Peripheral T-cell lymphoma (PTCL) is the rarest of all cases of non-Hodgkin lymphoma (NHL). It constitutes approximately 0.0016% of all extranodal lymphomas[1-3]. PTCL not otherwise specified (NOS) is a heterogeneous subset of nodal T-cell lymphomas which does not satisfy the criteria for the other subtypes of PTCLs, namely, angioimmunoblastic T-cell lymphoma, and follicular T-cell lymphoma. The annual incidence rate for PTCL is 1.56 per 100000 persons in non-Hispanic Whites, 1.32 per 100000 in Blacks, 0.89 per 100000 in Asians/Pacific Islanders, 0.63 per 100000 in American Indians/Alaskan natives, and 0.96 per 100000 in Hispanic Whites. The distribution of PTCL NOS among racial groups is reported to be highest amongst non-Hispanic Whites (2689), followed by Blacks (661), Hispanic Whites (418), Asian/Pacific Islanders (322), and lowest in American Indians/Alaskan natives (20). When the lesion is localized or arises from the liver, it may also be referred as primary hepatic peripheral T-cell lymphoma (H-PTCL). We present a 37-year-old male with worsening jaundice, abdominal pain, and vomiting who was diagnosed with hepatic peripheral T-cell lymphoma with a Ki-67 of 70%.

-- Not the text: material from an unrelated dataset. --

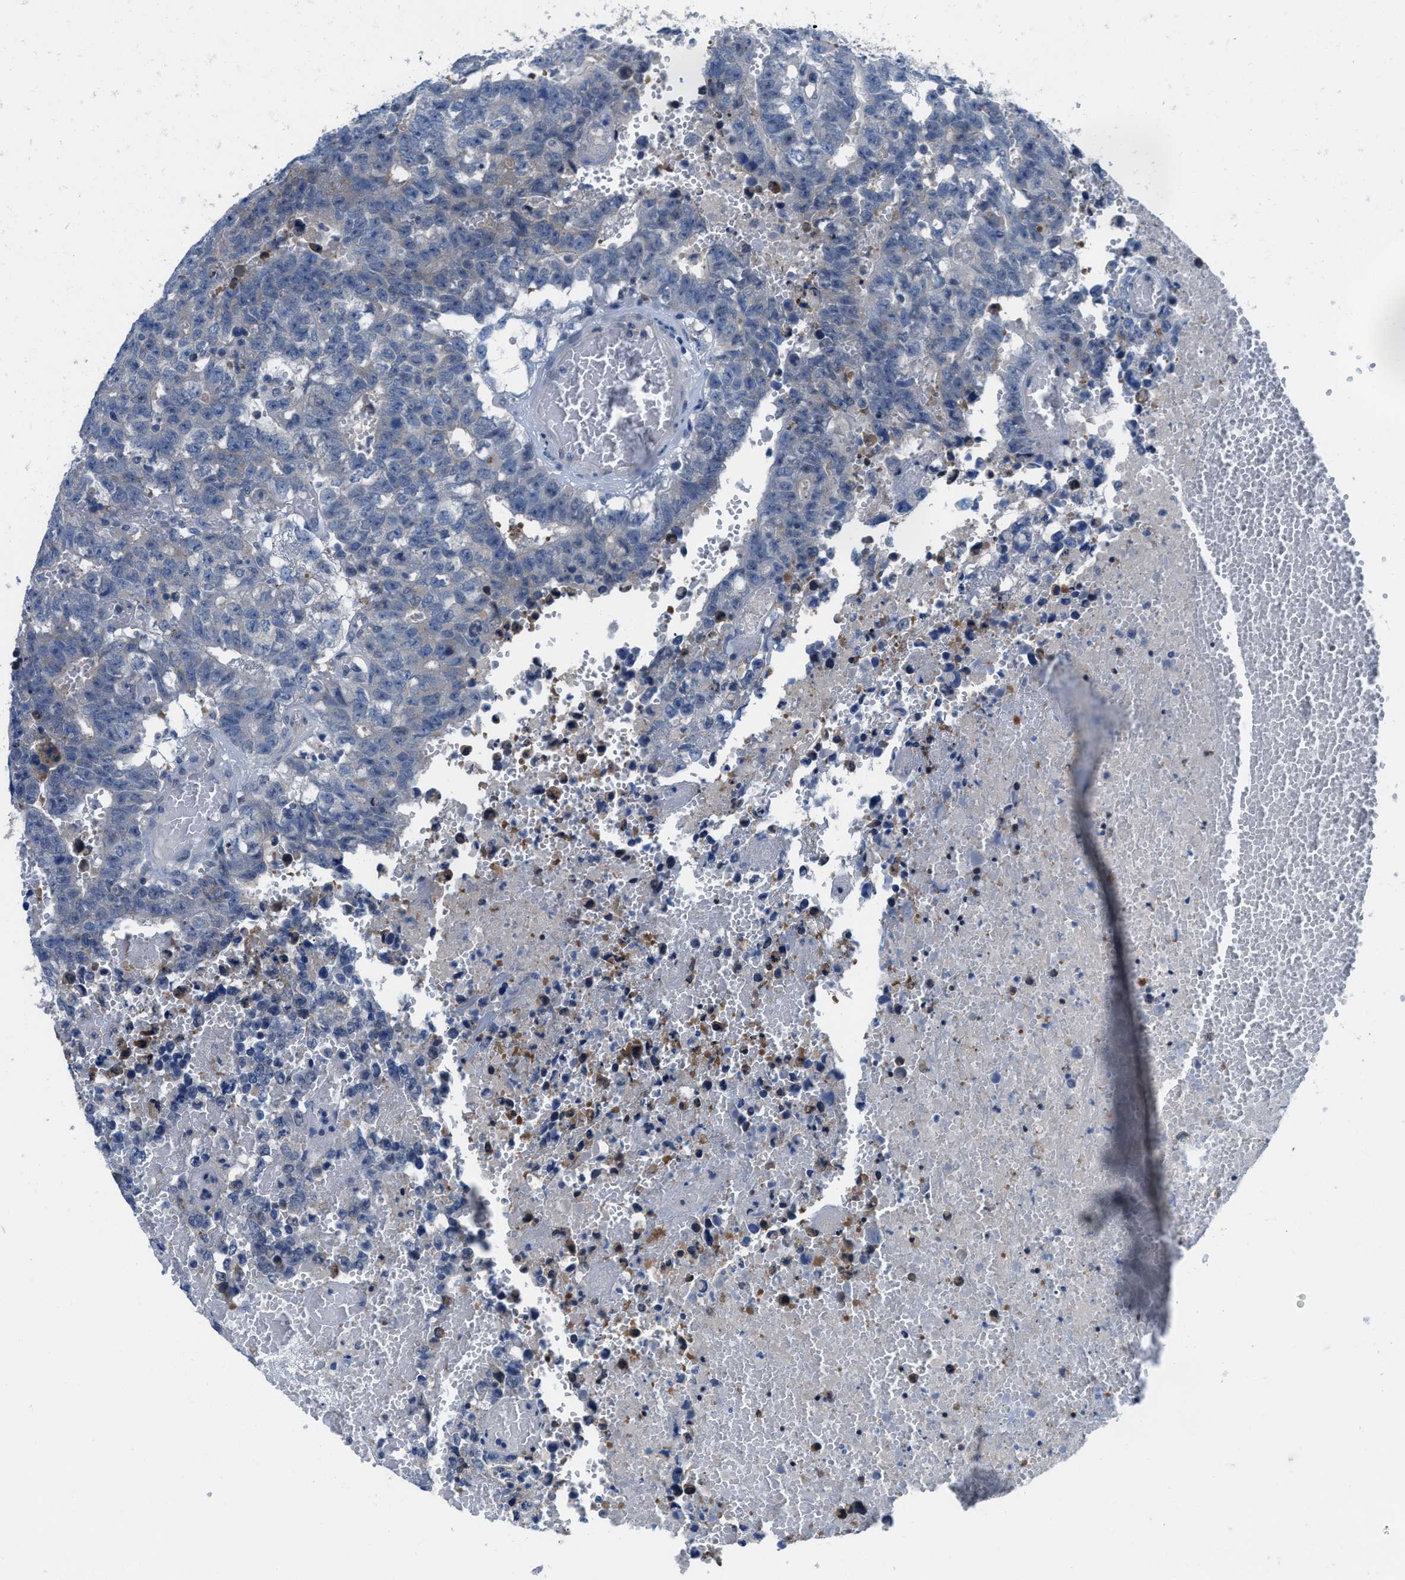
{"staining": {"intensity": "negative", "quantity": "none", "location": "none"}, "tissue": "testis cancer", "cell_type": "Tumor cells", "image_type": "cancer", "snomed": [{"axis": "morphology", "description": "Carcinoma, Embryonal, NOS"}, {"axis": "topography", "description": "Testis"}], "caption": "Protein analysis of testis cancer shows no significant positivity in tumor cells. (Brightfield microscopy of DAB (3,3'-diaminobenzidine) immunohistochemistry at high magnification).", "gene": "NUDT5", "patient": {"sex": "male", "age": 25}}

A 37-year-old male with a past medical history of Epstein-Barr Virus (EBV) infection was admitted for jaundice and right upper quadrant abdominal pain. He reported having worsening symptoms for one month duration. The patient was a non-smoker and non-alcohol drinker. Review of systems was positive for decreased appetite and weight loss of 10 lbs. over the past two months. His family history was unknown. Physical examination was significant for mild scleral icterus and abdominal distension. Heart rate was 92/min, blood pressure was 107/67 mm Hg, respiratory rate was 20/min, oxygen saturation was 94% on room air, and temperature was 98.1 °F. Laboratory results were within normal limits with a white blood cell count (WBC) of 11.4/μL, hemoglobin of 12.2 g/dL, hematocrit of 37%, and platelet count of 291 k/cmm. Total bilirubin was 5.7 mg/dL, alkaline phosphatase (ALP) was 1005 U/L, LDH was 830 U/L, albumin was 3.2 g/dL, aspartate aminotransferase (AST) was 257 U/L and alanine aminotransferase (ALT) was 239 U/L. EBV serology was negative for IgM, and positive for IgG and EBV nuclear antigen, consistent with prior infection.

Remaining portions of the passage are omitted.